In my opinion, it’s this boundary area between ops and dev that where its more art than science and it’s this part that’s really hard to do right and where people stumble, even with the best laid plans and strong rules on component templating, etc.
s
Ironically enough, when the DevOps roles are definitely split between different teams, and "the devs" are given a consistent workflow to develop apps and/or services with, the Ops devs, the ones responsible for that workflow, could be called "Platform Engineers". 😛 😄
j
@Kyle Campbell I generally agree with you at least when dealing with more traditional development models. Applications running on bare metal or VMs, where dependencies were not canonically defined could cause problems when developers threw their apps over the proverbial dev to ops wall.
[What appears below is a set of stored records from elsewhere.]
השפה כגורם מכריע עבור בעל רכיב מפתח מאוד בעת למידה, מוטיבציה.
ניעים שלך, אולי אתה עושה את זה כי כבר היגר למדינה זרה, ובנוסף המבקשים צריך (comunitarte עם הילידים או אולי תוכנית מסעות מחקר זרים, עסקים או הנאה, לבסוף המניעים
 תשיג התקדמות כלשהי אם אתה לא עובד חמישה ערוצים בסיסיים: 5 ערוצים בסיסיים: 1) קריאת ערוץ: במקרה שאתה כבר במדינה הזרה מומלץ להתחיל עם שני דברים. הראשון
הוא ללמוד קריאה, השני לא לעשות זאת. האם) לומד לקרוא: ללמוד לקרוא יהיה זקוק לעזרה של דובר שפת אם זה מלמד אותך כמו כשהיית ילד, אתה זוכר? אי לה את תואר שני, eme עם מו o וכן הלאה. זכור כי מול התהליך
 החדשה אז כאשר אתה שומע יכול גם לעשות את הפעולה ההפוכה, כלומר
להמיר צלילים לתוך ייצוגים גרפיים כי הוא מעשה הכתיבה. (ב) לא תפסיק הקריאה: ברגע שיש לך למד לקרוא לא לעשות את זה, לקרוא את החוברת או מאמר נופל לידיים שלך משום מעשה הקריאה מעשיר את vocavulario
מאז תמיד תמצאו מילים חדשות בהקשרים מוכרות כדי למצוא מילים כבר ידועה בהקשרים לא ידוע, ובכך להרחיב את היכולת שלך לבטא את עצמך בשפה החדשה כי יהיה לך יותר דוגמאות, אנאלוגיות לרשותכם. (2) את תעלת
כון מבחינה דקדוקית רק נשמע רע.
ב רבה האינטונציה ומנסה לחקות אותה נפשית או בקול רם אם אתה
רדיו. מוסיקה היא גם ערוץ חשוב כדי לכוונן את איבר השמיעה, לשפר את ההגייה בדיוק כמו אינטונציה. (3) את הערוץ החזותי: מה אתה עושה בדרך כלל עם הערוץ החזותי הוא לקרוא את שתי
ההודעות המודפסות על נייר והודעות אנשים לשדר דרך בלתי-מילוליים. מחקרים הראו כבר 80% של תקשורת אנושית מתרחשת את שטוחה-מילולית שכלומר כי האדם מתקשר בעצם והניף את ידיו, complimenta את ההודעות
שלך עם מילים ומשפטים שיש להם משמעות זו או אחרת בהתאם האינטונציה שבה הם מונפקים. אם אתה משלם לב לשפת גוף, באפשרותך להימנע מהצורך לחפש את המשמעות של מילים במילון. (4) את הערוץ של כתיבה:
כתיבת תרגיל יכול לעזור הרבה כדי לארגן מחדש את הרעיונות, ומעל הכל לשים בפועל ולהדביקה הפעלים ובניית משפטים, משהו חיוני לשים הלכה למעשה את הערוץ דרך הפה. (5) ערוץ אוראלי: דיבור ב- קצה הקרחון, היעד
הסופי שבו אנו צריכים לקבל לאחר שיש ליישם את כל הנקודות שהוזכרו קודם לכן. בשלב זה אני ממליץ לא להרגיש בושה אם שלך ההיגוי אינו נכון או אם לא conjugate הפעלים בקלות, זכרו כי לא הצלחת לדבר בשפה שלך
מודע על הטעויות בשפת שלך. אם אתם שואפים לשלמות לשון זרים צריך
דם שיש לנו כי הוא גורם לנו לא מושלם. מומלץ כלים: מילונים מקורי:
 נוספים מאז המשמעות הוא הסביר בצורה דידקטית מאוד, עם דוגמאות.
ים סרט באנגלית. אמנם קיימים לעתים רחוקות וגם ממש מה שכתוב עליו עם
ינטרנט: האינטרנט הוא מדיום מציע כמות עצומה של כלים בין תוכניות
Containerization has changed that. A container that works on a developers laptop should work in production. If it does not there is a fundamental flaw in the development platform. A properly implemented cloud platform should provide appropriate resources for developers to run their apps and have equivalent behavior in dev/test/prod. This is not to say there might be limitations that a developer discovers and needs the platform team to implement, but it should not be the developer's problem to fix it.
k
Oh no, I didn't mean the developer should fix it. It is the platform team's responsibility, they own that code, but devs do have accountability in understanding what happens when things go into production And, I'd generally agree with true microservices generally the same container runs the same in dev/test/prod. The challenges I hit daily and colour my opinion are A) developers not adding proper telemetry or logging into their code, either too little or too noisy. These don't bother a developer on their machine but cause me huge headaches B) Understanding where bottlenecks/root cause of failures can be hard to figure out with a complex mesh of microservices all talking to each other. This one in particular requires both ops and dev to solve usually, and can be hard for ops to understand new issues as the relations between services can change frequently C) I've never been lucky enough to have a truly clean perfectly architected microservice environment. There's always legacy monoliths running on VMs somewhere intertwined into the newer stuff or "megaservices", which are containerized mini monoliths that do too much. Megaservices usually started out as microservices but kind of grew and became ungainly over time
Megaservices usually result from time pressures on devs, things are tacked onto the service because there's not enough time to architect and spin out a new microservice
These are all the places where the platform in and of itself doesn't solve for me yet. It's all automated, but it's not necessarily correct. AI does potentially have some application here, as it might be able to discover these kinds of issues that aren't currently detectable in the pipeline and report on them
e
In certain organization size, R&D groups have the requirement to hold Operational knowledge. SRE representatives that handle ops work and have it related to group daily work. Most of the developers can be the ones focusing on code ("dumb") while other group members are responsible to performance, resiliency, architecture and generic operational work. When it comes to large scale organizations, Platform teams are responsible not to the actual infrastructure, but to enable infrastructure usage and provisioning. Looking at the Day 0-1-2 operational requirements - R&D are responsible for Day 0 and Day 1 operations while Platform are responsible to Day 2 operations (hopefully with automation). The way that I envision Platform in large scale organizations is Platform write the tools (e.g. a tool like Terraform with DSL) while the R&D is doing the dev-ops part by declaring their infrastructure requirements. It's an evolution of tooling and required knowledge. In the early days, EC2 was considered developer friendly, while today the entire stack is abstracted up to Fargate. Who knows what will be next? 🤓